In Sedalia, city council recording amounts to wiretap crime

Aviation Quality Control Inspector and Sedalia resident Ed Piotrowski recorded a Sedalia City Council meeting and posted it on Facebook without informing council members.

He said he was shocked to find himself charged with a Class H felony by the city’s mayor and other city officials.

Piotrowski said he was amazed at how the board reacted to his posting of a meeting video — which was mostly audio, since the phone’s camera was pointed downward most of the time. At a subsequent meeting, they were furious.

“They said I sneakily recorded the meeting,” he said.

Piotrowski said he was targeted by the all-black council because he was a white man who ran for a city council seat last year.

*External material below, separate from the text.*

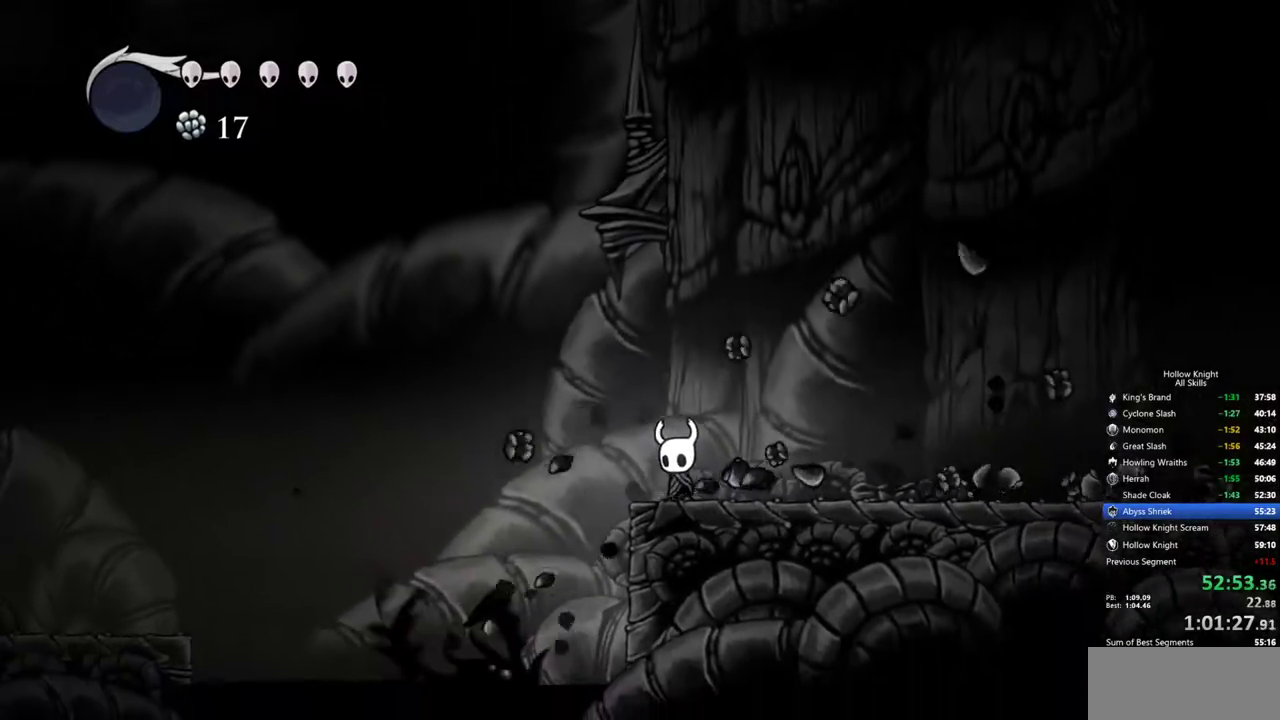
{"keys": ["left"], "events": []}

Only one city council member, Valerie Jones, defended Piotrowski. She recently quit — in part because of that fight.

“It’s a public meeting – a public meeting,” Jones said.

Anyone, Jones said, has the absolute right to record a public meeting — video, audio or both — with or without notifying council members.

After learning that he had committed a crime, Piotrowski requested the contact information for city attorney Albert M. Benshoff.

The city sent Piotrowski the following email: “Below is Attorney Benshoff’s contact information. Also, attached is the GS [NC General Statute] that he sent regarding the public registration inquiry. If you contact him, you might want to check his fees to help you. I’m sure the City will already be billed for their services on this, so I imagine Council won’t want a second charge. He is hired on an as needed basis, so he is paid by the hour.

The law attached to the email, NCGS 15A-287 – “Interception and Disclosure of Prohibited Wire, Oral, or Electronic Communications” – relates to criminal wiretapping.

It reads: “Except as otherwise provided in this section, a person is guilty of a Class H felony if, without the consent of at least one party to the communication, the person…willfully uses, s ‘attempts to use or procures any other person to use or attempt to use any electronic, mechanical or other device to intercept any oral communication…”

Piotrowski said he had met NC State Rep. Jon Hardister before and that Hardister had been a real inspiration to him, so he contacted Hardister to see if it was really a crime.

Hardister emailed state government legal staff: “A constituent of mine asked if it is legal to attend a local city council meeting and videotape comments and then share comments on a social media page. I told him this is perfectly legal, as city council meetings are by nature open to the public and people are welcome to register freely.

Hardister asked the legal staff of the NC General Assembly to comment on the matter. The staff returned the actual relevant law: “[A]Any radio or television station has the right to broadcast all or part of a meeting which is to be public… Any person may photograph, film, record or reproduce any part of a meeting which is to be public.